Later that year Bill Devlin of the Urban Family Council filed a lawsuit against the city, claiming that Philadelphia had unlawfully attempted to redefine the institution of marriage. Devlin and other litigants lost their case two years later, when the Common Pleas Court upheld the city’s “Life Partnership” ordinance. But this August the Commonwealth Court of Pennsylvania overruled, declaring that only the state and not the local government has the right to define marriage. To quote from the court’s opinion, “the City did indeed act beyond the scope of its power… when it defined and created for legal purposes a new relationship between same-sex persons that it categorized as being part and parcel of the marital status.”

The case is not yet over, because at the end of September Mayor John Street appealed to the Pennsylvania Supreme Court. This was not unexpected, but it marked a major change of opinion for the mayor. Back in 1996, when the legislation was first proposed, then-Council President Street said, “I believe the Domestic Partnership Executive Order constitutes a lessening of the city’s support for the institution of marriage, and that it represents a ‘frontal assault’ on our City’s families; in my opinion, this executive order circumvents the legislative process and subverts the will of the majority of the members of City Council, and the people they represent” [John Street, quoted in a Philadelphia Urban Coalition newsletter dated June 12, 1996]. That was then. This is now, and Mayor Street has acted to support the law he once opposed.

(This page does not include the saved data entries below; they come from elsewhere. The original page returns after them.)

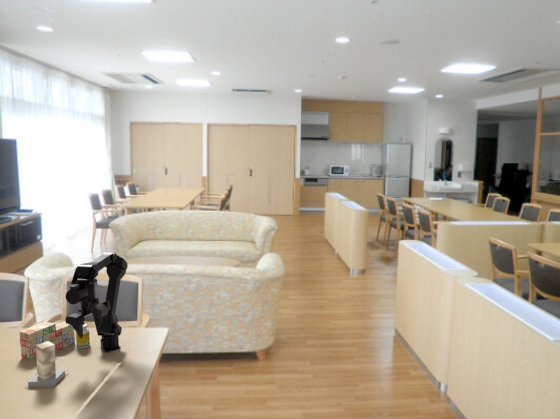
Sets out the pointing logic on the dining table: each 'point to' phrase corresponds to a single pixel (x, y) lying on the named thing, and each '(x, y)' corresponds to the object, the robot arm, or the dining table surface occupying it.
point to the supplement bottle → (85, 340)
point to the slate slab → (46, 380)
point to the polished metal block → (45, 360)
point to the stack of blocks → (45, 337)
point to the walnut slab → (49, 387)
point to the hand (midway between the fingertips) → (89, 333)
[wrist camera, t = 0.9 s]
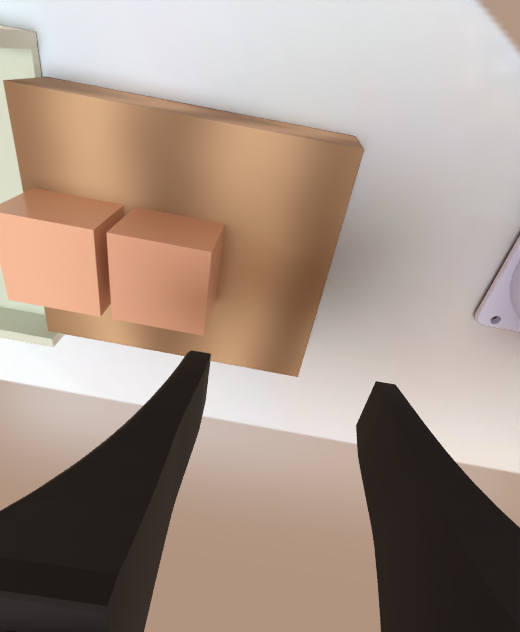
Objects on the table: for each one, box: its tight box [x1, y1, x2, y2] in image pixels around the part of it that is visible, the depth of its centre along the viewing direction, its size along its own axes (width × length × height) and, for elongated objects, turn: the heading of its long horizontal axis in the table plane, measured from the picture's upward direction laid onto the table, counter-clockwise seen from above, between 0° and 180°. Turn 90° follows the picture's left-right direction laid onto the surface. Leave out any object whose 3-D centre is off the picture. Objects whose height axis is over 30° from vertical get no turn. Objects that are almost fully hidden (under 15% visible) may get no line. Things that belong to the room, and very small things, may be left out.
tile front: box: [0, 188, 124, 317], centre depth 17 cm, size 4×4×3 cm
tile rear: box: [106, 207, 225, 336], centre depth 17 cm, size 4×4×3 cm
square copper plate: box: [3, 77, 364, 377], centre depth 20 cm, size 14×12×3 cm
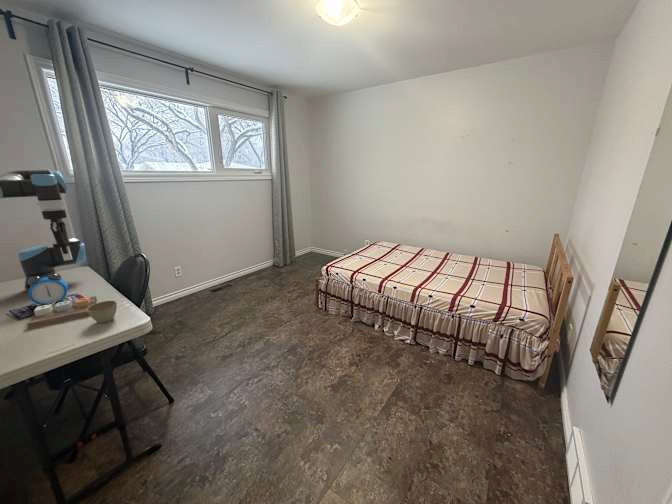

What was curious about the city’s ordinance was that it only applied to homosexual partners, and not to people who were living together in other so-called committed relationships. Why did the city extend benefits to gay and lesbian partners but not to other live-in boyfriends and girlfriends? What was the reason for this inconsistency? Simply this: the ordinance was an attempt to legitimize homosexual behavior by granting it the status and benefits of marriage.

At present there is nothing to prevent unmarried persons–of whatever gender or sexual orientation–from living together. Couples can set up housekeeping, share income and expenses, engage in sexual intercourse, and raise children without ever getting married. But as Gregory Koukl has explained, “What such couples don’t enjoy is respect. Marriage is society’s way of welcoming a couple into the community, declaring the union honorable and legitimate. It’s the community’s official stamp of support and approval” [Gregory Koukl, Solid Ground (March/April, 1999), p. 4].

This explains why some members of the gay community have been so active in seeking to gain the privileges of marriage: They are trying to legitimize homosexual behavior. For all the stress that marriage is under, it is still one of America’s most venerable institutions. It has not yet been robbed of all its dignity, but remains a last bastion of polite society. Thus the gay community views marriage as a goal for gaining communal credibility.

The question is, what constitutes a marriage? And who decides? According to the Bible, marriage is not merely a human convention that we are free to define and redefine, but a divinely ordained covenant. In the opening pages of Scripture it is defined as a loving bond between one man and one woman for life: “For this reason a man will leave his father and mother and be united to his wife, and they will become one flesh” (Gen. 2:24; cf. Mal. 2:14-15). According to God, there is something complementary about marriage. It is the union of the male and the female, which by definition rules out other arrangements.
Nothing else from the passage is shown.